Billy came back home again in January 1975 for a holiday-cum-business trip. He related to the columnist, Iain MacDonald, that he had his own TV series, “A Touch of Tartan” and his stage show, “Scotland the Brave”, had been running successfully for two and a half years. He had formed his own production company and had been appointed entertainments adviser to one of the major TV companies, in which capacity he went to London to try to negotiate Australian dates for Morecambe and Wise, Tom Jones, Tommy Steele, Reg Varney, Danny la Rue and Engelbert Humperdinck. He was also looking for an accomplished accordion player to substitute for another of his performers who wanted to return to Scotland for a break.
However, Equity stepped in to foil Billy, by insisting that no more overseas acts were being allowed into Australia at that time because of inflation.
Back in Australia, he made another 7-part series of the talent show “Starquest” for Channel 3.
Channel NBN3 did 2 special shows of “A Touch of Tartan” and followed that up with a six-part series of 60 minutes’ duration, recorded in colour. An anecdote written in a local newspaper relates that, during filming, the script called for a set of bagpipes to float skywards to Billy’s “surprise”. There was someone above the camera pulling the pipes by a nylon string. However, the head of the arc lights caused the string to break, bringing the inflated bagpipes down on Billy’s head! The scene was kept in for transmission.

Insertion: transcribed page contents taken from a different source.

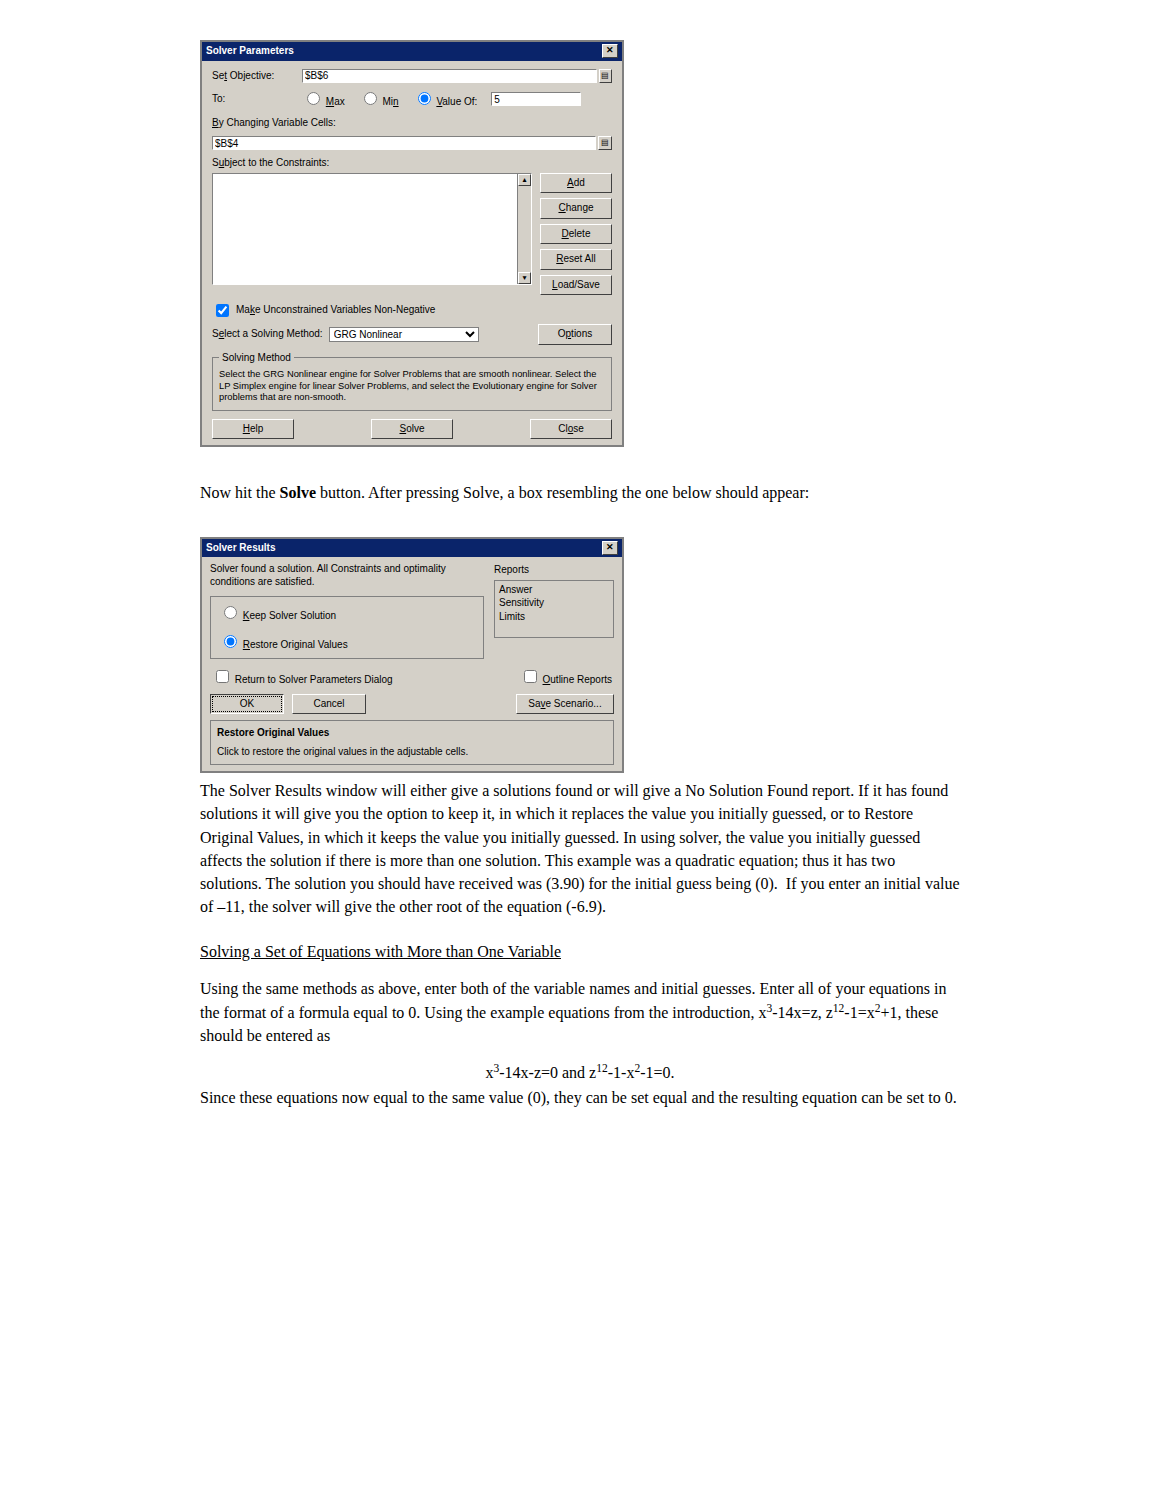Solver Parameters ✕
Set Objective:
▤
To:
Max Min Value Of:
By Changing Variable Cells:
▤
Subject to the Constraints:
▲
▼
Add
Change
Delete
Reset All
Load/Save
Make Unconstrained Variables Non-Negative
Select a Solving Method: GRG Nonlinear
Options
Solving Method
Select the GRG Nonlinear engine for Solver Problems that are smooth nonlinear. Select the LP Simplex engine for linear Solver Problems, and select the Evolutionary engine for Solver problems that are non-smooth.
Help
Solve
Close
Now hit the Solve button. After pressing Solve, a box resembling the one below should appear:
Solver Results ✕
Solver found a solution. All Constraints and optimality
conditions are satisfied.
Keep Solver Solution Restore Original Values
Reports
Answer
Sensitivity
Limits
Return to Solver Parameters Dialog Outline Reports
OK
Cancel
Save Scenario...
Restore Original Values
Click to restore the original values in the adjustable cells.
The Solver Results window will either give a solutions found or will give a No Solution Found report. If it has found solutions it will give you the option to keep it, in which it replaces the value you initially guessed, or to Restore Original Values, in which it keeps the value you initially guessed. In using solver, the value you initially guessed affects the solution if there is more than one solution. This example was a quadratic equation; thus it has two solutions. The solution you should have received was (3.90) for the initial guess being (0). If you enter an initial value of –11, the solver will give the other root of the equation (-6.9).
Solving a Set of Equations with More than One Variable
Using the same methods as above, enter both of the variable names and initial guesses. Enter all of your equations in the format of a formula equal to 0. Using the example equations from the introduction, x3-14x=z, z12-1=x2+1, these should be entered as
x3-14x-z=0 and z12-1-x2-1=0.
Since these equations now equal to the same value (0), they can be set equal and the resulting equation can be set to 0.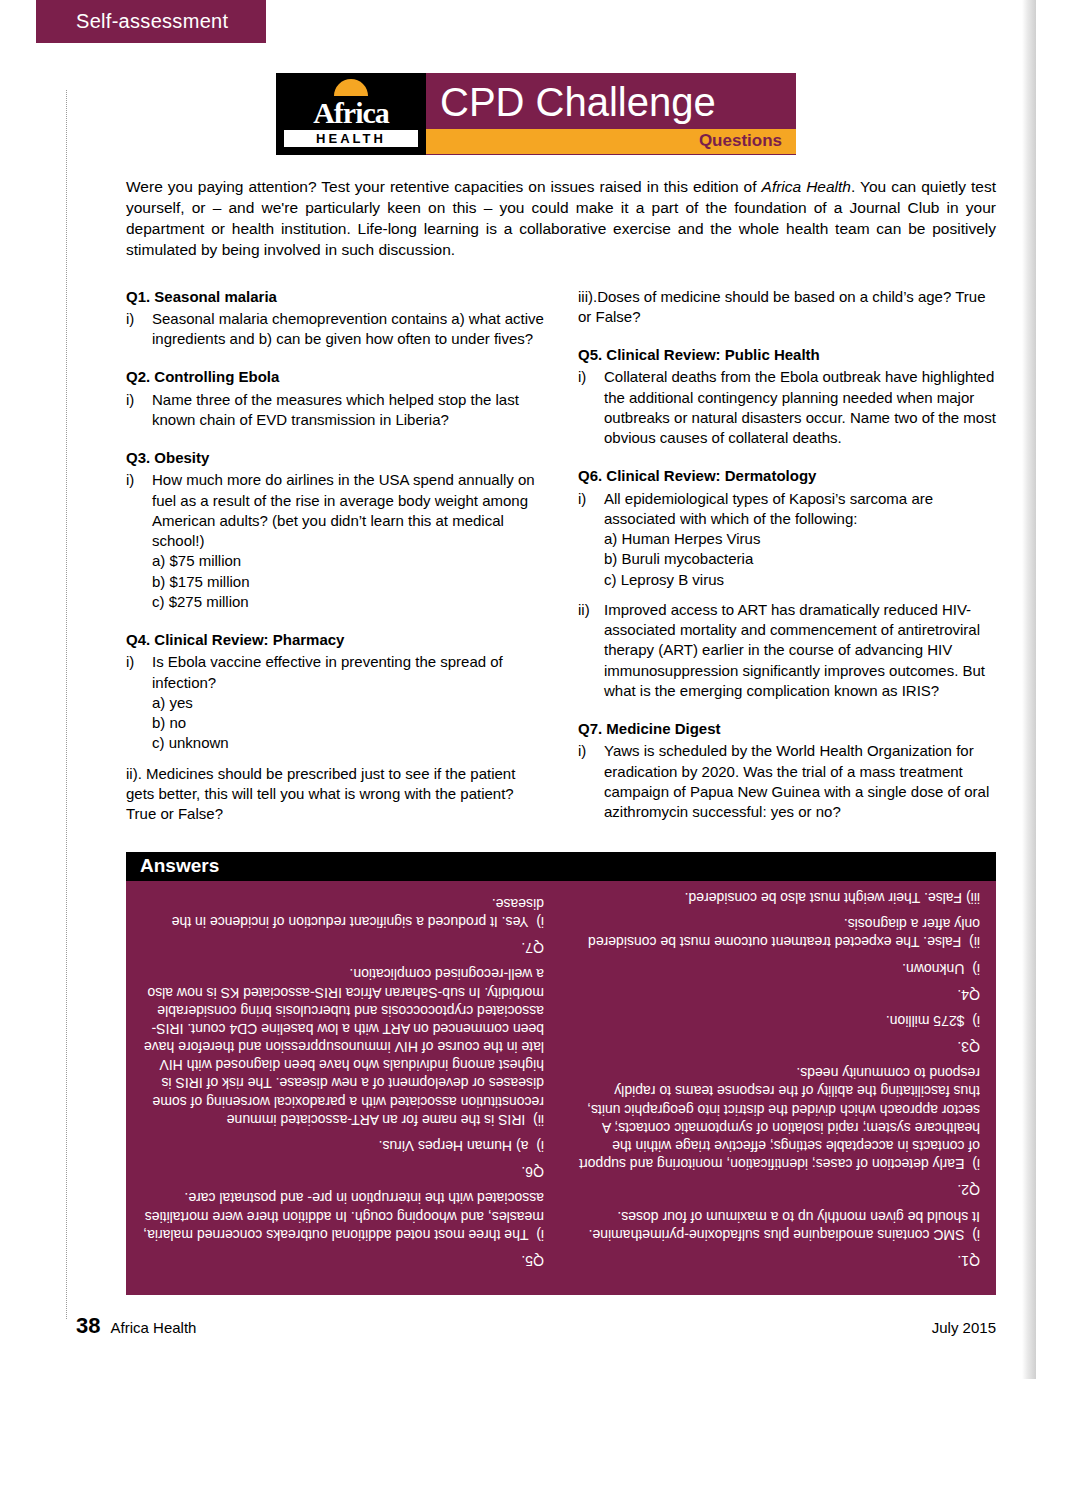Self-assessment
Africa
HEALTH
CPD Challenge
Questions
Were you paying attention? Test your retentive capacities on issues raised in this edition of Africa Health. You can quietly test yourself, or – and we're particularly keen on this – you could make it a part of the foundation of a Journal Club in your department or health institution. Life-long learning is a collaborative exercise and the whole health team can be positively stimulated by being involved in such discussion.
Q1. Seasonal malaria
i) Seasonal malaria chemoprevention contains a) what active ingredients and b) can be given how often to under fives?
Q2. Controlling Ebola
i) Name three of the measures which helped stop the last known chain of EVD transmission in Liberia?
Q3. Obesity
i) How much more do airlines in the USA spend annually on fuel as a result of the rise in average body weight among American adults? (bet you didn’t learn this at medical school!)
a) $75 million
b) $175 million
c) $275 million
Q4. Clinical Review: Pharmacy
i) Is Ebola vaccine effective in preventing the spread of infection?
a) yes
b) no
c) unknown
ii). Medicines should be prescribed just to see if the patient gets better, this will tell you what is wrong with the patient? True or False?
iii).Doses of medicine should be based on a child’s age? True or False?
Q5. Clinical Review: Public Health
i) Collateral deaths from the Ebola outbreak have highlighted the additional contingency planning needed when major outbreaks or natural disasters occur. Name two of the most obvious causes of collateral deaths.
Q6. Clinical Review: Dermatology
i) All epidemiological types of Kaposi’s sarcoma are associated with which of the following:
a) Human Herpes Virus
b) Buruli mycobacteria
c) Leprosy B virus
ii) Improved access to ART has dramatically reduced HIV-associated mortality and commencement of antiretroviral therapy (ART) earlier in the course of advancing HIV immunosuppression significantly improves outcomes. But what is the emerging complication known as IRIS?
Q7. Medicine Digest
i) Yaws is scheduled by the World Health Organization for eradication by 2020. Was the trial of a mass treatment campaign of Papua New Guinea with a single dose of oral azithromycin successful: yes or no?
Answers
Q1.
i) SMC contains amodiaquine plus sulfadoxine-pyrimethamine. It should be given monthly up to a maximum of four doses.
Q2.
i) Early detection of cases; identification, monitoring and support of contacts in acceptable settings; effective triage within the healthcare system; rapid isolation of symptomatic contacts; A sector approach which divided the district into geographic units, thus fascilitating the ability of the response teams to rapidly respond to community needs.
Q3.
i) $275 million.
Q4.
i) Unknown.
ii) False. The expected treatment outcome must be considered only after a diagnosis.
iii) False. Their weight must also be considered.
Q5.
i) The three most noted additional outbreaks concerned malaria, measles, and whooping cough. In addition there were mortalities associated with the interruption in pre- and postnatal care.
Q6.
i) a) Human Herpes Virus.
ii) IRIS is the name for an ART-associated immune reconstitution associated with a paradoxical worsening of some diseases or development of a new disease. The risk of IRIS is highest among individuals who have been diagnosed with HIV late in the course of HIV immunosuppression and therefore have been commenced on ART with a low baseline CD4 count. IRIS-associated cryptococcosis and tuberculosis bring considerable morbidity. In sub-Saharan Africa IRIS-associated KS is now also a well-recognised complication.
Q7.
i) Yes. It produced a significant reduction of incidence in the disease.
38 Africa Health
July 2015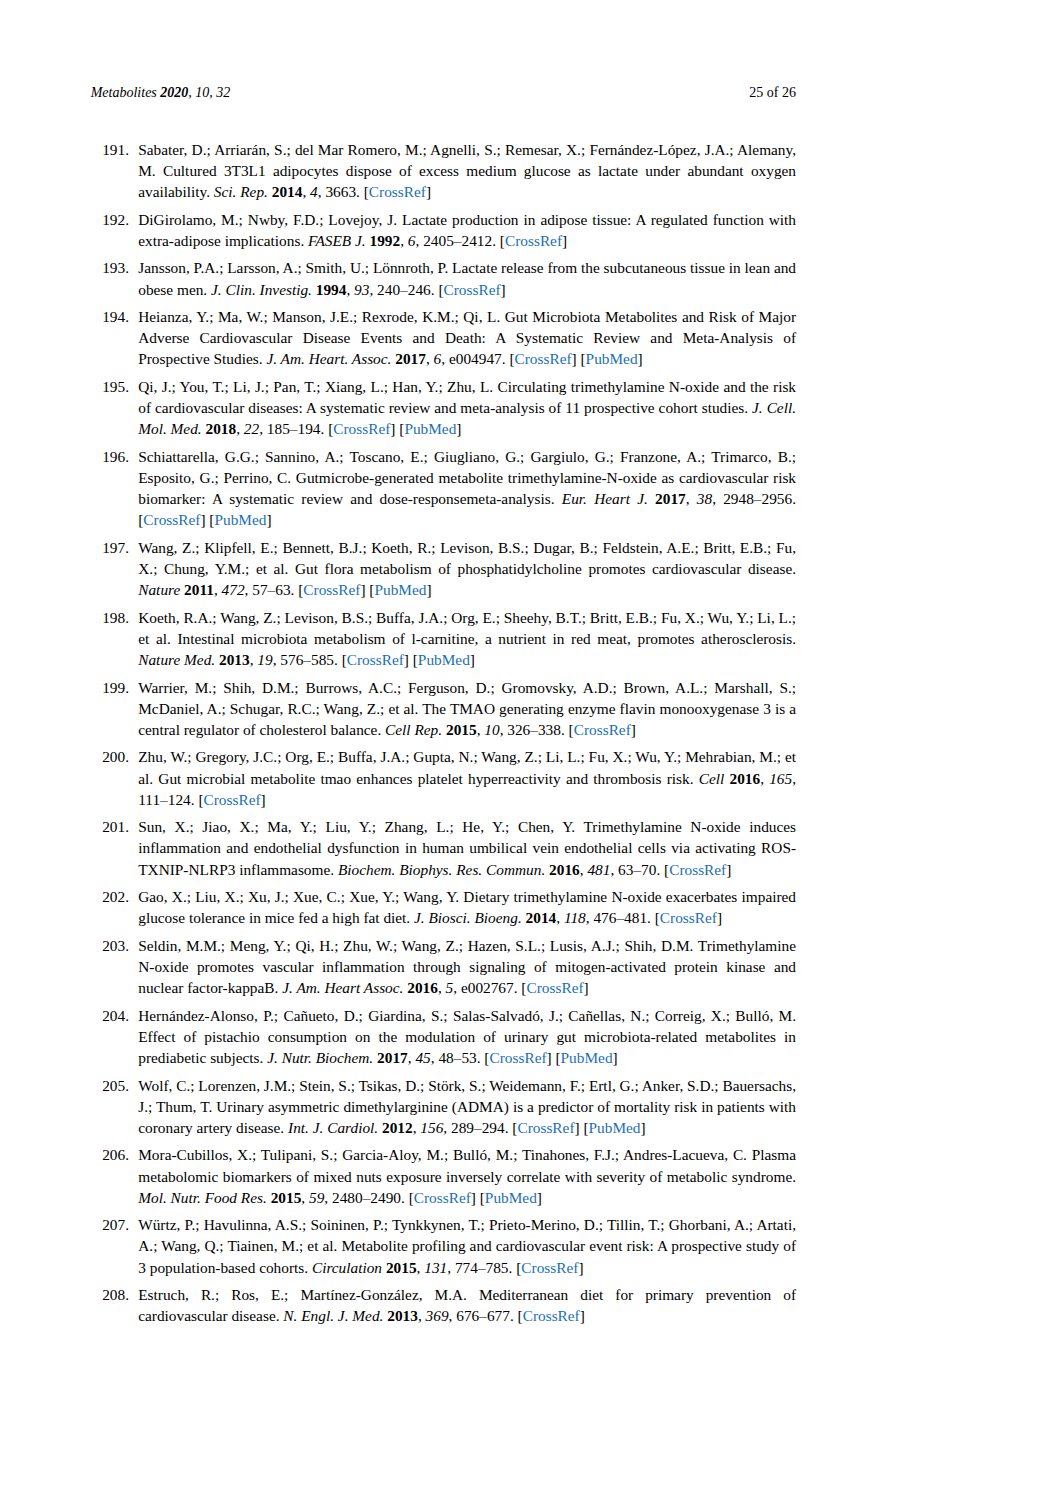Metabolites 2020, 10, 32 25 of 26
Sabater, D.; Arriarán, S.; del Mar Romero, M.; Agnelli, S.; Remesar, X.; Fernández-López, J.A.; Alemany, M. Cultured 3T3L1 adipocytes dispose of excess medium glucose as lactate under abundant oxygen availability. Sci. Rep. 2014, 4, 3663. [CrossRef]
DiGirolamo, M.; Nwby, F.D.; Lovejoy, J. Lactate production in adipose tissue: A regulated function with extra-adipose implications. FASEB J. 1992, 6, 2405–2412. [CrossRef]
Jansson, P.A.; Larsson, A.; Smith, U.; Lönnroth, P. Lactate release from the subcutaneous tissue in lean and obese men. J. Clin. Investig. 1994, 93, 240–246. [CrossRef]
Heianza, Y.; Ma, W.; Manson, J.E.; Rexrode, K.M.; Qi, L. Gut Microbiota Metabolites and Risk of Major Adverse Cardiovascular Disease Events and Death: A Systematic Review and Meta-Analysis of Prospective Studies. J. Am. Heart. Assoc. 2017, 6, e004947. [CrossRef] [PubMed]
Qi, J.; You, T.; Li, J.; Pan, T.; Xiang, L.; Han, Y.; Zhu, L. Circulating trimethylamine N-oxide and the risk of cardiovascular diseases: A systematic review and meta-analysis of 11 prospective cohort studies. J. Cell. Mol. Med. 2018, 22, 185–194. [CrossRef] [PubMed]
Schiattarella, G.G.; Sannino, A.; Toscano, E.; Giugliano, G.; Gargiulo, G.; Franzone, A.; Trimarco, B.; Esposito, G.; Perrino, C. Gutmicrobe-generated metabolite trimethylamine-N-oxide as cardiovascular risk biomarker: A systematic review and dose-responsemeta-analysis. Eur. Heart J. 2017, 38, 2948–2956. [CrossRef] [PubMed]
Wang, Z.; Klipfell, E.; Bennett, B.J.; Koeth, R.; Levison, B.S.; Dugar, B.; Feldstein, A.E.; Britt, E.B.; Fu, X.; Chung, Y.M.; et al. Gut flora metabolism of phosphatidylcholine promotes cardiovascular disease. Nature 2011, 472, 57–63. [CrossRef] [PubMed]
Koeth, R.A.; Wang, Z.; Levison, B.S.; Buffa, J.A.; Org, E.; Sheehy, B.T.; Britt, E.B.; Fu, X.; Wu, Y.; Li, L.; et al. Intestinal microbiota metabolism of l-carnitine, a nutrient in red meat, promotes atherosclerosis. Nature Med. 2013, 19, 576–585. [CrossRef] [PubMed]
Warrier, M.; Shih, D.M.; Burrows, A.C.; Ferguson, D.; Gromovsky, A.D.; Brown, A.L.; Marshall, S.; McDaniel, A.; Schugar, R.C.; Wang, Z.; et al. The TMAO generating enzyme flavin monooxygenase 3 is a central regulator of cholesterol balance. Cell Rep. 2015, 10, 326–338. [CrossRef]
Zhu, W.; Gregory, J.C.; Org, E.; Buffa, J.A.; Gupta, N.; Wang, Z.; Li, L.; Fu, X.; Wu, Y.; Mehrabian, M.; et al. Gut microbial metabolite tmao enhances platelet hyperreactivity and thrombosis risk. Cell 2016, 165, 111–124. [CrossRef]
Sun, X.; Jiao, X.; Ma, Y.; Liu, Y.; Zhang, L.; He, Y.; Chen, Y. Trimethylamine N-oxide induces inflammation and endothelial dysfunction in human umbilical vein endothelial cells via activating ROS-TXNIP-NLRP3 inflammasome. Biochem. Biophys. Res. Commun. 2016, 481, 63–70. [CrossRef]
Gao, X.; Liu, X.; Xu, J.; Xue, C.; Xue, Y.; Wang, Y. Dietary trimethylamine N-oxide exacerbates impaired glucose tolerance in mice fed a high fat diet. J. Biosci. Bioeng. 2014, 118, 476–481. [CrossRef]
Seldin, M.M.; Meng, Y.; Qi, H.; Zhu, W.; Wang, Z.; Hazen, S.L.; Lusis, A.J.; Shih, D.M. Trimethylamine N-oxide promotes vascular inflammation through signaling of mitogen-activated protein kinase and nuclear factor-kappaB. J. Am. Heart Assoc. 2016, 5, e002767. [CrossRef]
Hernández-Alonso, P.; Cañueto, D.; Giardina, S.; Salas-Salvadó, J.; Cañellas, N.; Correig, X.; Bulló, M. Effect of pistachio consumption on the modulation of urinary gut microbiota-related metabolites in prediabetic subjects. J. Nutr. Biochem. 2017, 45, 48–53. [CrossRef] [PubMed]
Wolf, C.; Lorenzen, J.M.; Stein, S.; Tsikas, D.; Störk, S.; Weidemann, F.; Ertl, G.; Anker, S.D.; Bauersachs, J.; Thum, T. Urinary asymmetric dimethylarginine (ADMA) is a predictor of mortality risk in patients with coronary artery disease. Int. J. Cardiol. 2012, 156, 289–294. [CrossRef] [PubMed]
Mora-Cubillos, X.; Tulipani, S.; Garcia-Aloy, M.; Bulló, M.; Tinahones, F.J.; Andres-Lacueva, C. Plasma metabolomic biomarkers of mixed nuts exposure inversely correlate with severity of metabolic syndrome. Mol. Nutr. Food Res. 2015, 59, 2480–2490. [CrossRef] [PubMed]
Würtz, P.; Havulinna, A.S.; Soininen, P.; Tynkkynen, T.; Prieto-Merino, D.; Tillin, T.; Ghorbani, A.; Artati, A.; Wang, Q.; Tiainen, M.; et al. Metabolite profiling and cardiovascular event risk: A prospective study of 3 population-based cohorts. Circulation 2015, 131, 774–785. [CrossRef]
Estruch, R.; Ros, E.; Martínez-González, M.A. Mediterranean diet for primary prevention of cardiovascular disease. N. Engl. J. Med. 2013, 369, 676–677. [CrossRef]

Billy was also flying back and forward to Newcastle from Sydney every Friday by light aircraft to appear at one of Australia’s leading Sporting Clubs, the Western Suburbs Leagues Club, to present “Billy Raymond’s Morning Show”. He made this journey every week for 12 years and Billy decided to “pass the baton” to a colleague, Lee Young. He made the 200-mile round trip on a 10-seater Beechcraft Kingair aircraft 600 tiles, covering 600,000 miles, and Masling Airlines made him an Honorary Member of the Airline!! During this time, he had been stranded, fogbound, and “tossed around like a shuttlecock” during bad weather flights and one flight had to make an emergency landing when an engine failed. But perhaps the worst incident of all was when a hoax caller said that a bomb had been planted in the 10-seater plane. Police searched both passengers and plane and found nothing.